* Activity:
In the listing below, pick out lines with "khai".

* Information given:
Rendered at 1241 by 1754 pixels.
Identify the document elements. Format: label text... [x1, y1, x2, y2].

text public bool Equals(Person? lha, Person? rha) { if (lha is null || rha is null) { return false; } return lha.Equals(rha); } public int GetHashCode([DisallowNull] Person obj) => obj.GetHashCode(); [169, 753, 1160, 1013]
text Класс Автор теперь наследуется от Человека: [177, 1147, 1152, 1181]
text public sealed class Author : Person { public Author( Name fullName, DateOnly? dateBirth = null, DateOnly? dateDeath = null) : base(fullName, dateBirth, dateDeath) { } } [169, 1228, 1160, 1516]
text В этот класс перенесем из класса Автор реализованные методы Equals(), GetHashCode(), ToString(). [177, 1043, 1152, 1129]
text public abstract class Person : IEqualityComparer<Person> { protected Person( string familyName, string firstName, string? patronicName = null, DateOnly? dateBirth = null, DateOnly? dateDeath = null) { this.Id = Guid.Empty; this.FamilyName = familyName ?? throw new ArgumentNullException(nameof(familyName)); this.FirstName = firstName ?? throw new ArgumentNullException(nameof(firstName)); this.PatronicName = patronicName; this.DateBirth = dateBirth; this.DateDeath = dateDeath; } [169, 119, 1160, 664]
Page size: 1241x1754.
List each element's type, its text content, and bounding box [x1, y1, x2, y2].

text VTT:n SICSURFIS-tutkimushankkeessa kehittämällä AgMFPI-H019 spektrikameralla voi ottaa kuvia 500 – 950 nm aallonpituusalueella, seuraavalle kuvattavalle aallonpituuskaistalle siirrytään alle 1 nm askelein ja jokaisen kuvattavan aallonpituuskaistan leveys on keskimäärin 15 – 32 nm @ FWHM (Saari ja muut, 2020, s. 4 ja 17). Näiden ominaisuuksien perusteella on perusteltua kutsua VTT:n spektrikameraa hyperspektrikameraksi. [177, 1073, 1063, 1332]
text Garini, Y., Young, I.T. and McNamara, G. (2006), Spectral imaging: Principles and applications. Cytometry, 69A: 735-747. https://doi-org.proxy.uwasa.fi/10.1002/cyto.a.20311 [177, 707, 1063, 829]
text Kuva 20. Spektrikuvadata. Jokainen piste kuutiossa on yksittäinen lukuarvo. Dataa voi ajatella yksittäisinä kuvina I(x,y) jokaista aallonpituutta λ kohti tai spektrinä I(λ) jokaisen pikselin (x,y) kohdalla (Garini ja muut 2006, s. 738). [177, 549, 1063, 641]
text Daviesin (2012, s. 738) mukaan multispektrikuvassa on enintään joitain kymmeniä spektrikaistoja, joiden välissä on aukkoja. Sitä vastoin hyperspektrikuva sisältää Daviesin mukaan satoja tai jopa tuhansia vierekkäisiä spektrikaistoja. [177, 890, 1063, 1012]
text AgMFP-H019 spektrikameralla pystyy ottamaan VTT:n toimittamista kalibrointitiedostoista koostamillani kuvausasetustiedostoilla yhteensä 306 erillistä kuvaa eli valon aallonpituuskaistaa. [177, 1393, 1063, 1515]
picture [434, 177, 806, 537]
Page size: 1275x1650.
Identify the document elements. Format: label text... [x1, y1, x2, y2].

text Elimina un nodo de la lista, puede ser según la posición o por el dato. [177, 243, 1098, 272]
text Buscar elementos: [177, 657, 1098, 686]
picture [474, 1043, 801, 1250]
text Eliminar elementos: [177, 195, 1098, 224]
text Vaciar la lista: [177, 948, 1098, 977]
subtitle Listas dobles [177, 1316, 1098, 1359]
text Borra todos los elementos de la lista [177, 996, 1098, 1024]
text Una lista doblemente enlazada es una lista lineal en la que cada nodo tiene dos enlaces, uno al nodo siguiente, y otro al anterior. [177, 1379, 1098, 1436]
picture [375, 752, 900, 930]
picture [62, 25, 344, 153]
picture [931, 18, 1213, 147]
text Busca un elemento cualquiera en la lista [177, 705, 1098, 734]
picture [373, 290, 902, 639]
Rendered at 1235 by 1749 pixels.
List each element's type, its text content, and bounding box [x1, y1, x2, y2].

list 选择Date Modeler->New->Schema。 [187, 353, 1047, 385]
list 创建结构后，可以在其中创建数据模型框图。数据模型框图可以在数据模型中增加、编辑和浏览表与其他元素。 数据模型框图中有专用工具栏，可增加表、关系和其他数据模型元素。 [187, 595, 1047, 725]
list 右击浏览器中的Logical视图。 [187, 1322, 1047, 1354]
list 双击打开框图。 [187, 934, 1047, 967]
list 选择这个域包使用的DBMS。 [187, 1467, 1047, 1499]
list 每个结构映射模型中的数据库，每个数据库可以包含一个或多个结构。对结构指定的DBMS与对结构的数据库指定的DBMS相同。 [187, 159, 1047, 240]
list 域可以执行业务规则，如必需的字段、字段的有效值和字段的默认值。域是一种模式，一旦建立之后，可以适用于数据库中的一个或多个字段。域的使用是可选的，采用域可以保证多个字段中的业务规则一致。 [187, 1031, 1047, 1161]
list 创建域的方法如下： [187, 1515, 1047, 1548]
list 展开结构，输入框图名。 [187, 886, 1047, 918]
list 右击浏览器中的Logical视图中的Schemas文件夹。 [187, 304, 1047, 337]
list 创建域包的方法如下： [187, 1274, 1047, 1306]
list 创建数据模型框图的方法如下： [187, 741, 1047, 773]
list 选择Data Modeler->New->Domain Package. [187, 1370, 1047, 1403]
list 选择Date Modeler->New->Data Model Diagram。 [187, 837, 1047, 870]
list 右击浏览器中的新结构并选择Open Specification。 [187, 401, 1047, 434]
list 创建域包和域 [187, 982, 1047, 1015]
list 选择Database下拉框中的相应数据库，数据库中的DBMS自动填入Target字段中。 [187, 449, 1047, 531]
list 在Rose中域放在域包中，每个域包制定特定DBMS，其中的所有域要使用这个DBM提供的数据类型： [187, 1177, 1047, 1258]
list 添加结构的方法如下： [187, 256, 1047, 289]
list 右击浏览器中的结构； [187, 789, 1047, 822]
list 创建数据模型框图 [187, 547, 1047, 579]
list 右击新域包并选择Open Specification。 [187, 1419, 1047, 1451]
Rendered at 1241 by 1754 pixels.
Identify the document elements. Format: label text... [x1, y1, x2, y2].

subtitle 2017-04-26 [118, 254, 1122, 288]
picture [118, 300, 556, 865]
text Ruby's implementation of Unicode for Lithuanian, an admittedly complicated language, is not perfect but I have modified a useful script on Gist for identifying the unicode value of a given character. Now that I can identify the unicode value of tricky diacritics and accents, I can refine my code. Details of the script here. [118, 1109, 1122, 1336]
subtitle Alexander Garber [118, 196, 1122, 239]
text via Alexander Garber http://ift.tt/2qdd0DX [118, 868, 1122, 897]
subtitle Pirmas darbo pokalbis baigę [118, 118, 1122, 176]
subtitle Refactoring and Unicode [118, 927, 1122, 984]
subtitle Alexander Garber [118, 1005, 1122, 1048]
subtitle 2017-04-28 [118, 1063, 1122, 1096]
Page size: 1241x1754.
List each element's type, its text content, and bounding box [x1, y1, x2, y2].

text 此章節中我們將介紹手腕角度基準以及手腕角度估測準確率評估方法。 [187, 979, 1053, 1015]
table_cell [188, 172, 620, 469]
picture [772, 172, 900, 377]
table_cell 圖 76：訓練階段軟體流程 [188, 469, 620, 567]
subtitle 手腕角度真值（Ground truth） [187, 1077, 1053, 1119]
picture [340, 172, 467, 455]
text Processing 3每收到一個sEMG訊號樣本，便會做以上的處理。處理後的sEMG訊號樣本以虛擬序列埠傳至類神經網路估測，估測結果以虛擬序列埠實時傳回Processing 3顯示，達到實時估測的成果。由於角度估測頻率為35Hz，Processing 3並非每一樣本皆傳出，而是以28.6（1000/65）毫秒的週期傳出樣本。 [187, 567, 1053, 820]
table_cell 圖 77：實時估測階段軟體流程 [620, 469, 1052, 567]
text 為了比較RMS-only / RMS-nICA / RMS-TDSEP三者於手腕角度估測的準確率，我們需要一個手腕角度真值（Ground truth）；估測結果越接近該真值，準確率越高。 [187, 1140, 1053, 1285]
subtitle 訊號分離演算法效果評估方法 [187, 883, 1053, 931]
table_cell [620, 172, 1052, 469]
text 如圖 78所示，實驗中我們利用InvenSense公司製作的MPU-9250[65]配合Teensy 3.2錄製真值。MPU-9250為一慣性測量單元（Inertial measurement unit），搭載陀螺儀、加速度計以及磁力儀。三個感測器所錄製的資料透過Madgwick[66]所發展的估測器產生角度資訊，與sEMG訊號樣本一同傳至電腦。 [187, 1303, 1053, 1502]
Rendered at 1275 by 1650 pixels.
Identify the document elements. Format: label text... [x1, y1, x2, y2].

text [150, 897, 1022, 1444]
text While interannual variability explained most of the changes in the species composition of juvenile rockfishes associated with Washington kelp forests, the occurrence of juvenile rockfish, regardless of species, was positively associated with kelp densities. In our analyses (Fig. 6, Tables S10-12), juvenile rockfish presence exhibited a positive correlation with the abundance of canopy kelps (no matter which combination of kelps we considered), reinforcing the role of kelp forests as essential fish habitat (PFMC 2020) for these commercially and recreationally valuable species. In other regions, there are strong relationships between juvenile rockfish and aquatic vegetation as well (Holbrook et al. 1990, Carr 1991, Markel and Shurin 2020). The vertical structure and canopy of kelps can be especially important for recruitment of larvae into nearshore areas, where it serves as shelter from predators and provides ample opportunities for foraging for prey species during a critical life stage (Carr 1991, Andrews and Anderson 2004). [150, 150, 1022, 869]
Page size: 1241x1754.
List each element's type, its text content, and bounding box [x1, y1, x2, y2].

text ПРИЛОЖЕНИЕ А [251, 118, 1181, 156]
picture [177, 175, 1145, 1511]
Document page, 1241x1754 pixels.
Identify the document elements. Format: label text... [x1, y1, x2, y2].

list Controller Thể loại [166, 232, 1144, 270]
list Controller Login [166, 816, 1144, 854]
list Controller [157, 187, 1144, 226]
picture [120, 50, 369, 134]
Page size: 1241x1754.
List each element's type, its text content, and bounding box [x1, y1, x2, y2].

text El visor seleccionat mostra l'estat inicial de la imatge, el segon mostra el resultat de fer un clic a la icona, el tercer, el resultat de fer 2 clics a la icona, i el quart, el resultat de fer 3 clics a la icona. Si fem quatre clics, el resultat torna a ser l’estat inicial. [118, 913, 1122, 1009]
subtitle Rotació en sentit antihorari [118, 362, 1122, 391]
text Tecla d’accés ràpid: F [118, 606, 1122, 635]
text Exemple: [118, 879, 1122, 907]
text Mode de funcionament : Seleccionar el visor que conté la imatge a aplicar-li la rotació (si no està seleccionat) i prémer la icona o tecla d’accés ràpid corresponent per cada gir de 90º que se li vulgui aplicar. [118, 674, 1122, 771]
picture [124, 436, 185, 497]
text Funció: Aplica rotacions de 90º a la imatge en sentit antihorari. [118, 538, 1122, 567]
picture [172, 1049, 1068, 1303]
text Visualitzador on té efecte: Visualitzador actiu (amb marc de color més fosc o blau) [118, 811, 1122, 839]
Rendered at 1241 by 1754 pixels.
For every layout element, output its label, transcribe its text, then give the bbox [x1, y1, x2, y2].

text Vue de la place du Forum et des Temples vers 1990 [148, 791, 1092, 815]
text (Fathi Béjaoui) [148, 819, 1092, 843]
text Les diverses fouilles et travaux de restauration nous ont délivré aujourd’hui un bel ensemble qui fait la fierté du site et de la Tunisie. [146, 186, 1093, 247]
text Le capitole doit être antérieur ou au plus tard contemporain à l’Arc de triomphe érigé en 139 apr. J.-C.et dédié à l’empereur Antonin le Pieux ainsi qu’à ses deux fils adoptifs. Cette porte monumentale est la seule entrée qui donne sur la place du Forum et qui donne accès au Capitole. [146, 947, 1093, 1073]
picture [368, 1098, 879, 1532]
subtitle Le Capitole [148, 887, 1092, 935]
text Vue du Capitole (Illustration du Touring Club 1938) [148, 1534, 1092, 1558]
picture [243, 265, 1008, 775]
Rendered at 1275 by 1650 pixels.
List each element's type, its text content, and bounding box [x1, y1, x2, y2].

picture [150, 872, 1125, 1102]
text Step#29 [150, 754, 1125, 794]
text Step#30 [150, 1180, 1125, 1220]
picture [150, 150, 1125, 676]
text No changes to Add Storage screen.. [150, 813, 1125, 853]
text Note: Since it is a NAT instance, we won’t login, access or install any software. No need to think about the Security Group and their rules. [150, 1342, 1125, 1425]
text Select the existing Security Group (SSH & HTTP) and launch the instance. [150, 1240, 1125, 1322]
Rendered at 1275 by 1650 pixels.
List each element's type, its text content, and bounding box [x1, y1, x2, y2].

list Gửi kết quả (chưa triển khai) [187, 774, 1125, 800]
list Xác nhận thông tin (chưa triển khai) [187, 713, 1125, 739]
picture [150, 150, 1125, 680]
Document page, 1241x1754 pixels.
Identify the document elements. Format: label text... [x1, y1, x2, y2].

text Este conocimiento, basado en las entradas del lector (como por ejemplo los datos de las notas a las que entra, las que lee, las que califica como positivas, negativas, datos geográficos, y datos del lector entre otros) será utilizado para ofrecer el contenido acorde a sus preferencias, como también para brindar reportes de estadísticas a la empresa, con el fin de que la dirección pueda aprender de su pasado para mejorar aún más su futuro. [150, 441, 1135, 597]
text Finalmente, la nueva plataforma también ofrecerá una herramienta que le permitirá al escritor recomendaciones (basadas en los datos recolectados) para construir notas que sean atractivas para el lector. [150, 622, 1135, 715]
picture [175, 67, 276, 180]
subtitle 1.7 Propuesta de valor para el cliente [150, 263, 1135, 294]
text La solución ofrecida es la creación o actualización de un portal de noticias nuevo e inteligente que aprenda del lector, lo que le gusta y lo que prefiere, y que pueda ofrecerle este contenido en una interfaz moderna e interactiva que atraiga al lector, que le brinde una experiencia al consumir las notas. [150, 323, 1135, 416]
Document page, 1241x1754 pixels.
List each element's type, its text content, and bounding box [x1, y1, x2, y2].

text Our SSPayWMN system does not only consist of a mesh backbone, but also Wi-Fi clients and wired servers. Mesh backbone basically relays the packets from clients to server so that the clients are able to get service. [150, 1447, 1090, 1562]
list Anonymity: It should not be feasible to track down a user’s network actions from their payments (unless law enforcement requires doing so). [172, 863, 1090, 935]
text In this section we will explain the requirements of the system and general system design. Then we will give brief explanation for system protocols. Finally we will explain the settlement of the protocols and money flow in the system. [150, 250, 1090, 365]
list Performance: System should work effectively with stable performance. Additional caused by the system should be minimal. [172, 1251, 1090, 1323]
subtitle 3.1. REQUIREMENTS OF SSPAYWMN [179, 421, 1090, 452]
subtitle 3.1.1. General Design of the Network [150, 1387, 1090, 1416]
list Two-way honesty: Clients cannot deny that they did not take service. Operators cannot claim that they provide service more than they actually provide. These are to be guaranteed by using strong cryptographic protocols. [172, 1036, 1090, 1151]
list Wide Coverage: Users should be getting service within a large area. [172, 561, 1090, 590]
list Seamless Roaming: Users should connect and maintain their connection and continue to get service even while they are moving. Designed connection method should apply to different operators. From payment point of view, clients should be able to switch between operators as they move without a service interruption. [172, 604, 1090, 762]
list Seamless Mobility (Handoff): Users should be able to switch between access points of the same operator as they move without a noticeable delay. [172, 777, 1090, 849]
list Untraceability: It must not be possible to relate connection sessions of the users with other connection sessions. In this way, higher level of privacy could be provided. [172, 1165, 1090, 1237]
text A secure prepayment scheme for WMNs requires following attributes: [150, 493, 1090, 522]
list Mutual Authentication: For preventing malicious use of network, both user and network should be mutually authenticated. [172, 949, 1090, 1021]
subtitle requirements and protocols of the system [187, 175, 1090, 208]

* Task response:
list Gửi kết quả (chưa triển khai) [187, 774, 1125, 800]
list Xác nhận thông tin (chưa triển khai) [187, 713, 1125, 739]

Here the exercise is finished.